Assessing the accuracy of your model
The bundle block adjustment process attempts to fit the model to the location of the control. As a result, the accuracy of the product is highest at the control points. As you move outward radially from a control point, accuracy begins to diminish, so using the control points as a measurement of the absolute accuracy can give superficial results.
Each ground control point includes an accuracy value in meters for x (dX), y (dY), and z (dZ) in the Control Manager window. These values are the ground control points' shift from their initial position and are generated after the bundle block adjustment has been run. Values closer to zero are generally considered to be more accurate. The overall accuracy of an adjusted point is measured through the projection error value provided in the project's processing report. This value provides a summary in pixels of how far the initial point deviated from the adjusted point.

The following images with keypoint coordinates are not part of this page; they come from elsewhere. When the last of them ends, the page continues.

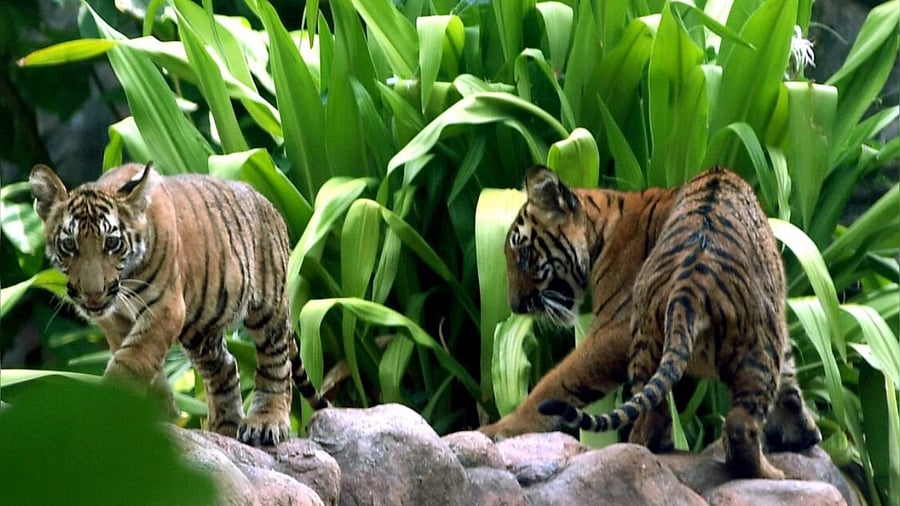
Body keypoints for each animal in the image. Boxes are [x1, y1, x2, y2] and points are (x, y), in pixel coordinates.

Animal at [29, 162, 328, 446]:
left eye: (112, 243)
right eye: (69, 245)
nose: (93, 294)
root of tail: (268, 203)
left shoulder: (166, 309)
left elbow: (132, 360)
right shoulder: (115, 319)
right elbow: (142, 362)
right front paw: (159, 412)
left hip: (268, 308)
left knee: (275, 364)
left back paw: (265, 422)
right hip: (200, 328)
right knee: (225, 367)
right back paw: (224, 429)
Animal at [479, 165, 821, 479]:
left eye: (523, 256)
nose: (515, 306)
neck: (601, 227)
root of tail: (692, 282)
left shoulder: (613, 329)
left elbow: (555, 382)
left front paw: (498, 428)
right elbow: (790, 377)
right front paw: (803, 434)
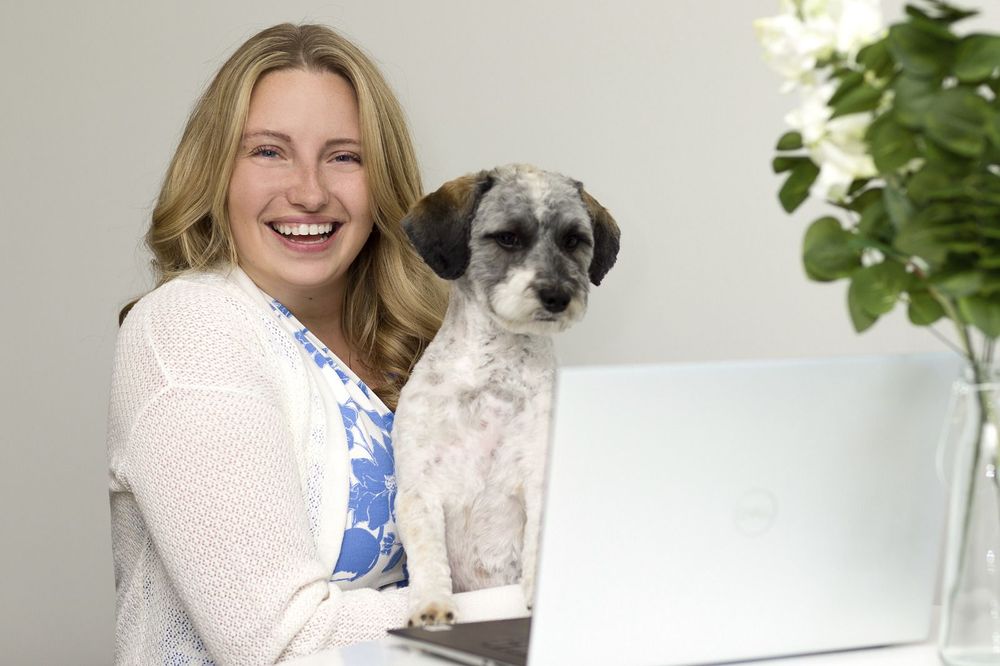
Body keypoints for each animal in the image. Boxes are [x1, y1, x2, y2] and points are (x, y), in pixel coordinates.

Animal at [393, 163, 620, 627]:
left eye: (573, 240)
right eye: (508, 238)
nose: (557, 295)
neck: (492, 372)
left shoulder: (539, 479)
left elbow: (539, 540)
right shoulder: (419, 489)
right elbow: (427, 555)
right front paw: (430, 605)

A similar measure of shift is calculated after adjustment for individual image links in the form of reprojection error. You can find this value in the Image Links window when clicking through your image links. It can be used as a measurement to fine tune the accuracy of your image link placement. Values much higher than zero indicate that an image link is either improperly placed or just too difficult to adjust within that image and should be removed. Placing a high number of links is ideal as you will likely need to remove certain links after the adjustment has been run to achieve the best fit with your GCPs.
Check points can be used to authenticate the overall absolute accuracy of the product. Check points are collected similarly to control points but are not incorporated into the block adjustment process. Instead, control points are used to independently assess the accuracy of the model after processing is complete.
Note:
- As with control points, distribute check points across the entire project.
- Using too few check points can produce inaccurate results.
Sources
Sanz-Ablanedo, E.; Chandler, J.H.; Rodríguez-Pérez, J.R.; Ordóñez, C. "Accuracy of Unmanned Aerial Vehicle (UAV) and SfM Photogrammetry Survey as a Function of the Number and Location of Ground Control Points Used." Remote Sensing. 2018, 10, 1606.